After intense mediation and saber-rattling, Germany’s big construction union IG BAU and management reached a deal Oct. 15 after midnight that—pending final approval by some 890,000 members and employers—averting a potent strike threat, its first in almost 20 years, and pushing efforts to balance wage disparities between the country’s east and west regions.
IG Bau leader Robert Feiger invoked “the sword of Damocles” after the first round of mediation failed to reach agreement, with industry organizations countering that the union was misrepresenting management proposals.
“Our ideas for fairer pay for employees were definitely higher, but we can live with this compromise,” Feiger said after the deal.

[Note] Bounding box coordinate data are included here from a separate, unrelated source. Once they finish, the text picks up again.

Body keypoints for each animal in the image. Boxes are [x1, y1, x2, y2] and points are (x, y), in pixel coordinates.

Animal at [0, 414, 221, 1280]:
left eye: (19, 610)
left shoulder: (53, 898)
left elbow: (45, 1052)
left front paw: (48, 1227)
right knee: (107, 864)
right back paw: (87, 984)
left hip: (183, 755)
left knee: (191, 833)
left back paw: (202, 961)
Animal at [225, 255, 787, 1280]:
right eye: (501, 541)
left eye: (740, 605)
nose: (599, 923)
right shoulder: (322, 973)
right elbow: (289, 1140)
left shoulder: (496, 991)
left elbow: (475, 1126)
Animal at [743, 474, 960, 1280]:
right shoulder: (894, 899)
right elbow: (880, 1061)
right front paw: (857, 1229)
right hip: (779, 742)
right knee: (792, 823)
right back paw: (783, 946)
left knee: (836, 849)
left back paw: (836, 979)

Uwe Nostitz, chief negotiator representing the two employer trade groups, described the talks as lengthy, difficult and complex, tackling new issues not in previous contracts. Jutta Beeke, a vice-president at HDB, the German industry association representing large-sized construction companies, was glad for the stability brought by the deal. “We’ve succeeded in negotiating a comprehensive package, and have a result that in the long term can provide planning security for companies,” he said.
The deal addresses pay scales in eastern Germany and in its more affluent western region, which still diverge more than 30 years after the country’s unification following the fall of the Berlin Wall. It means employees in eastern Germany receive a 3% wage increase as of November and a one-time lump sum for pandemic-related support; they can expect a further 2.8% salary hike as of next April 2022 and 2.7% in April 2023.

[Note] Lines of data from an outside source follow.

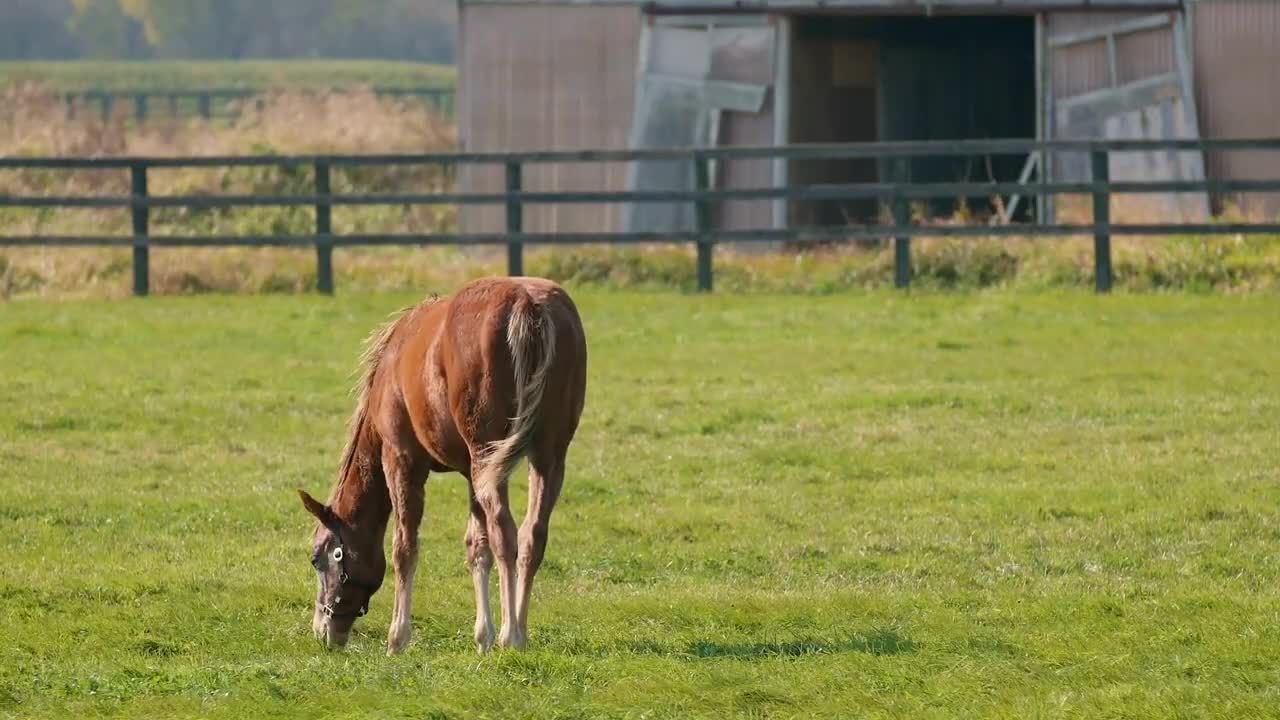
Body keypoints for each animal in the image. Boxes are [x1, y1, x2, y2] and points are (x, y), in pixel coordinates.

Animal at [296, 274, 586, 650]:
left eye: (319, 558)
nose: (324, 630)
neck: (391, 365)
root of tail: (527, 303)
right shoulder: (470, 473)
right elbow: (476, 547)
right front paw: (482, 636)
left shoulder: (401, 461)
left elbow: (404, 547)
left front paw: (398, 637)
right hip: (545, 456)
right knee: (531, 535)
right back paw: (519, 630)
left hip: (490, 456)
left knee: (505, 532)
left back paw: (511, 634)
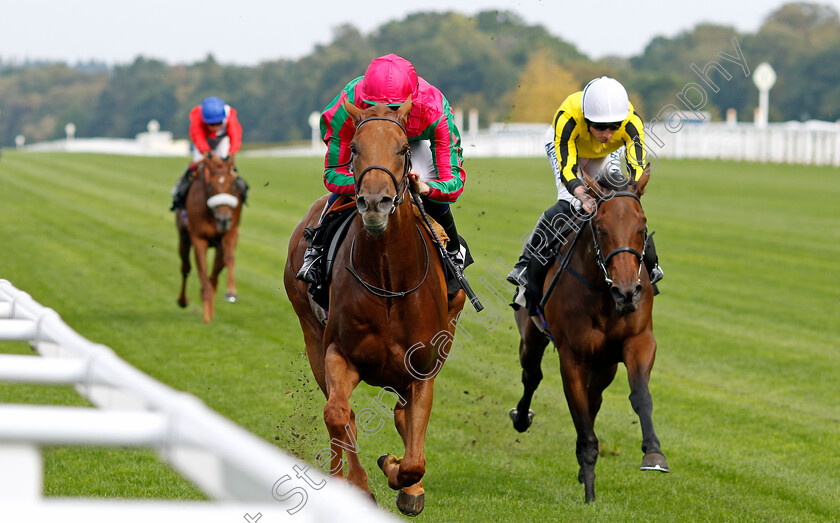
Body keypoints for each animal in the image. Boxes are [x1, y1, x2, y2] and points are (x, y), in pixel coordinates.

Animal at [176, 155, 243, 324]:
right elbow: (202, 270)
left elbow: (229, 259)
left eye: (232, 185)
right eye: (210, 186)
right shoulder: (198, 238)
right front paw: (206, 317)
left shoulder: (230, 233)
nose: (224, 220)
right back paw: (183, 300)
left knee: (215, 276)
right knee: (185, 267)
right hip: (183, 237)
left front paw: (231, 292)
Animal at [282, 98, 466, 516]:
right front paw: (359, 485)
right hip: (311, 333)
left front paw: (402, 478)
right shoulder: (338, 352)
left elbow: (414, 457)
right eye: (353, 149)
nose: (373, 203)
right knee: (342, 411)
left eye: (403, 149)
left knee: (402, 415)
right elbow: (338, 414)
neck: (388, 283)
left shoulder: (422, 367)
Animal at [506, 172, 668, 504]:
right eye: (601, 228)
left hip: (605, 363)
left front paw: (653, 453)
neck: (604, 295)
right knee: (532, 375)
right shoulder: (573, 358)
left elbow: (640, 395)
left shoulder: (639, 341)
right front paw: (590, 490)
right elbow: (581, 419)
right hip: (532, 335)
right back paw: (522, 417)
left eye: (642, 227)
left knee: (595, 397)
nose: (627, 292)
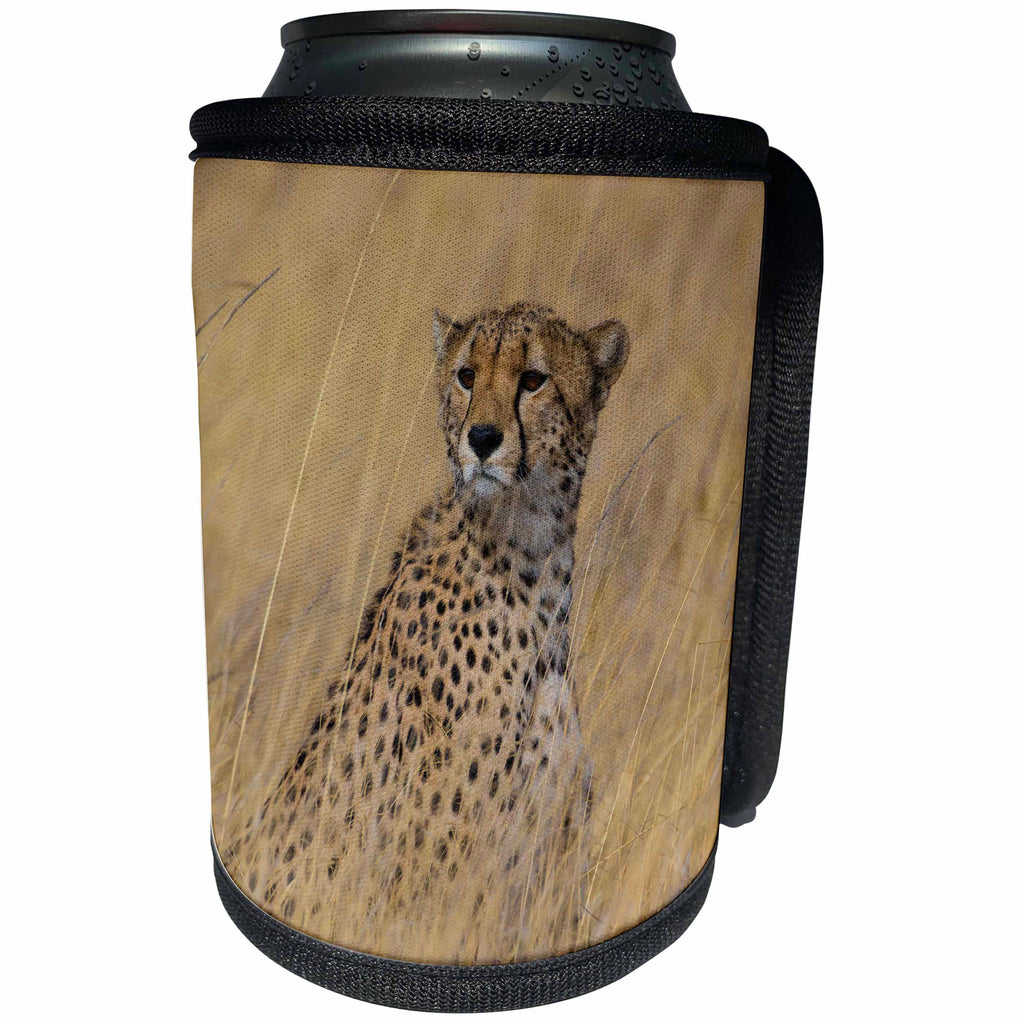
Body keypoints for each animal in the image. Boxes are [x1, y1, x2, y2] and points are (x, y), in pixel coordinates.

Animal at [222, 302, 630, 961]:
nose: (482, 439)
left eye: (533, 379)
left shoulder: (544, 885)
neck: (533, 563)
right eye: (466, 375)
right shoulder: (439, 889)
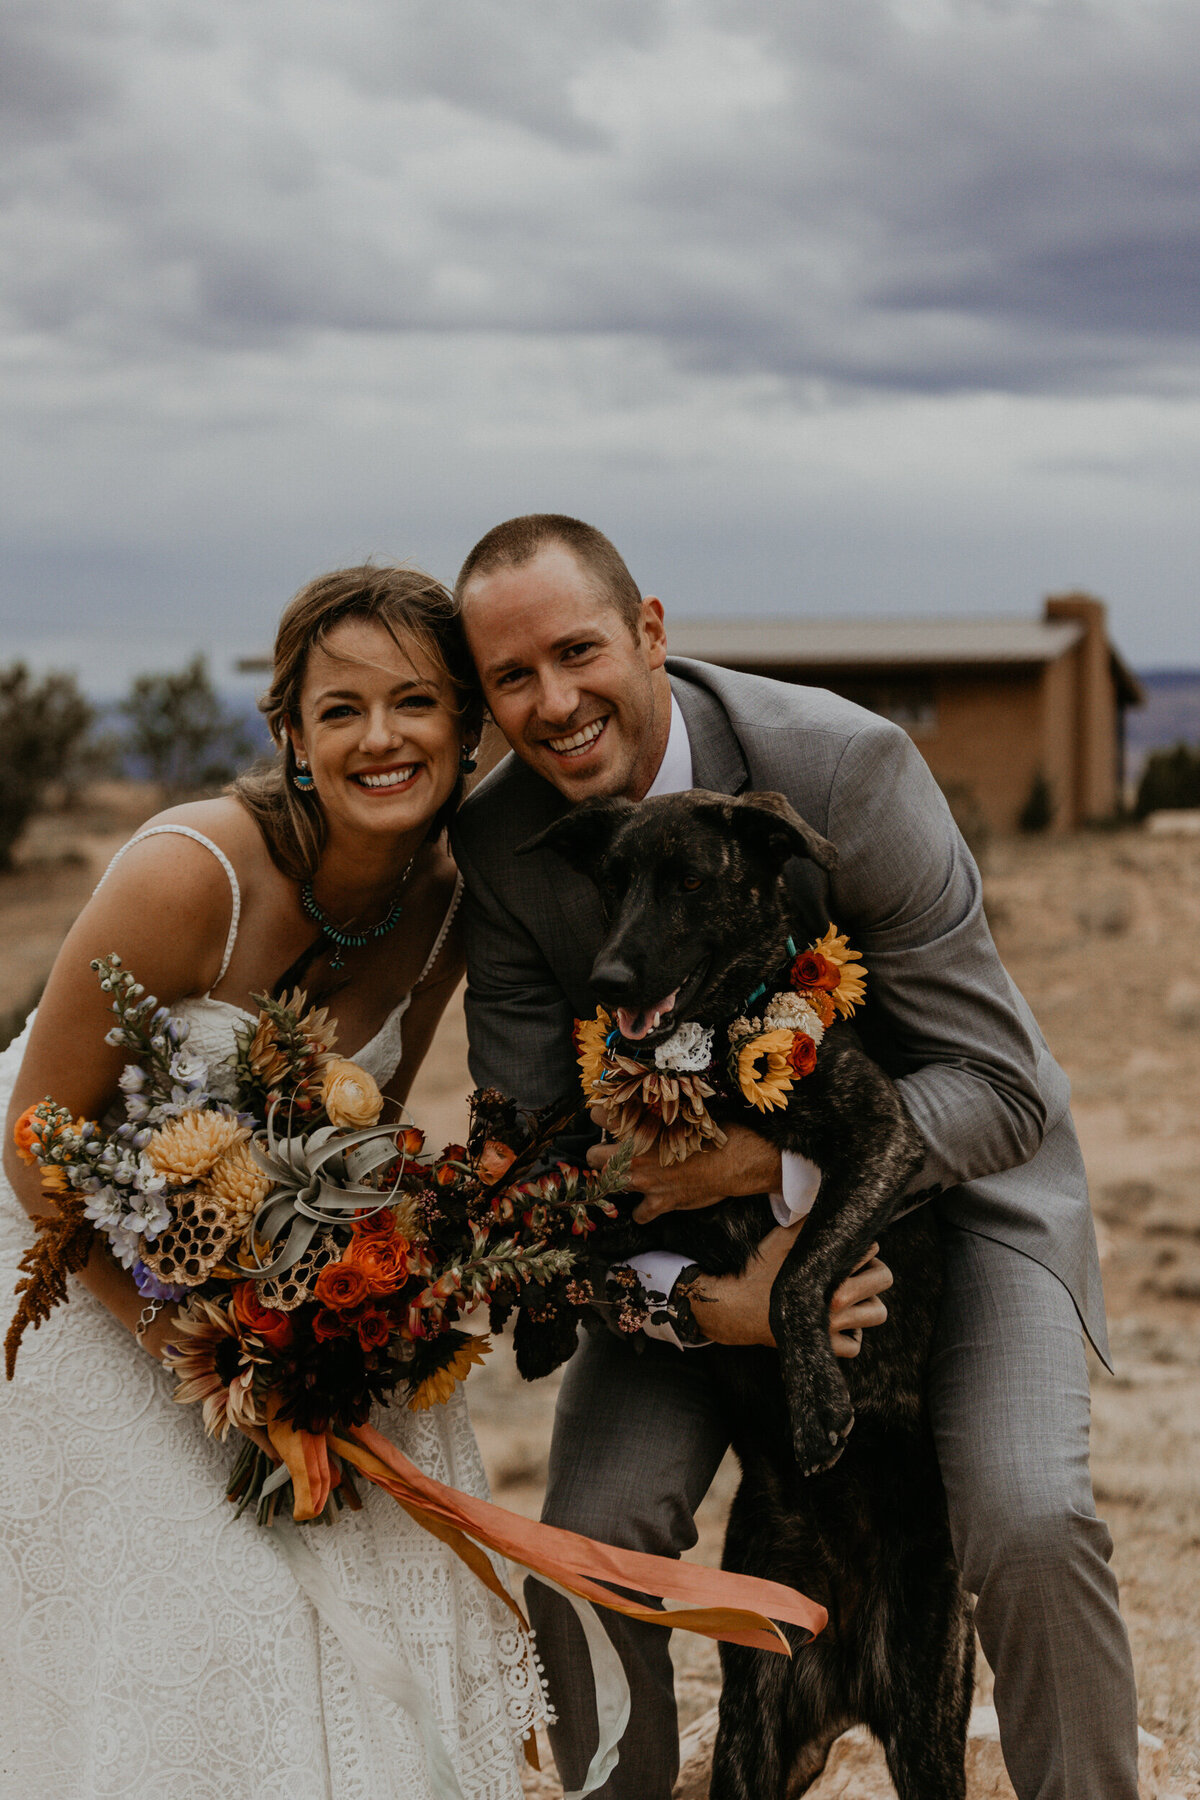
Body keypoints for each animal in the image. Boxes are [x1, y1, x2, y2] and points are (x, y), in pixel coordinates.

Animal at [521, 795, 971, 1800]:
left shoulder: (881, 1143)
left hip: (927, 1725)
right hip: (752, 1732)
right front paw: (537, 1321)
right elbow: (562, 1220)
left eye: (691, 879)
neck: (712, 1060)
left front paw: (816, 1407)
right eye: (614, 880)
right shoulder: (639, 1189)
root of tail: (847, 1663)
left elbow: (797, 1275)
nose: (607, 979)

Employees in the west would receive 2% on Nov. 1; 2.2% in April and another 2% in April 2023, along with the COVID-related lump sum payout. It will mean, for instance, that a mid-career construction worker in eastern Germany will see a wage boost soon from 19.94 euros, about $23.14 per hour, to 20.54 euros, about $23.83.
The main sticking point, however, was in forging agreement on per-kilometer travel scale costs for workers that are sometimes bussed 30 or 40 miles to a job site.
IG Bau represents construction trade workers, including roofers, general construction, painters and scaffolders, as part of an industry sector consisting of hundreds of thousands of enterprises—from small operations of 10 and less to huge contractors such as Bilfinger, Hochtief and Bauer—that altogether employ 2.5 million and report revenue of $400 billion annually.
Management is represented by the large trade association ZDB, which covers smaller enterprises, and HDB, which covers the larger concerns. However, Hochtief, one of Germany's largest engineering and construction firms and a global industrial power, in 2016 decided to step away from the HDB umbrella and negotiated its own in-house deal with IG BAU.
The contract talks come at a time when labor relations are somewhat fraught as the German economy tries to keep its footing through the body blows coming from the financial and EU currency crisis of a decade ago, an increasingly mobile workforce, waves of inward migration from war refugees and would-be immigrants in 2015 and 2106 and the ongoing pandemic.
Germany has seen several strikes this year from rail workers, and retail supermarket and department store employees are in tough ongoing contract negotiations, warning that strikes are a possibility.
“What we have seen in recent years is pressure, and a bit of a downward spiral in many countries, when it comes to labor conditions and salary in construction especially due to the increase in the number of mobile workers,” says Tom Deleu, general secretary of the European Worker’s Industry Federation for building, woodworking and forestry trades in Brussels, Belgium.
That umbrella organization represents 76 affiliated unions in 35 countries to the European Union and European Commission, and Deleu describes long-running fissures as workers in the eastern EU countriea move west in pursuit of higher-paying jobs, and workers outside the EU migrate to Romania, Poland and the EU’s eastern flank.
“During Covid, these problems were very much visible, says Deleu. "There were problems with sanitary and public health conditions for these workers: many live in small spaces with too many workers, and are transported to worksites in small busses, and then border crossings became very difficult.”
Construction is expected to boom with near-term resources coming in to support reconstruction from this summer's epic flooding damage, big moves to sustainable energy and infrastructure, as well as renovation and new residential builds.
There is also a growing shortage of workers, Deleu says. “In general, it’s more difficult to find agreement than before: more rounds of negotiation needed, more unrest. That seems to be a trend.”
There has been labor peace, relatively speaking, for the last two decades in German construction. Workers went on strike in June 2002 for one week in an IG BAU-led action that eventually involved 30,000 workers at 1,000 construction sites before a deal was reached in a 22-hour bargaining session.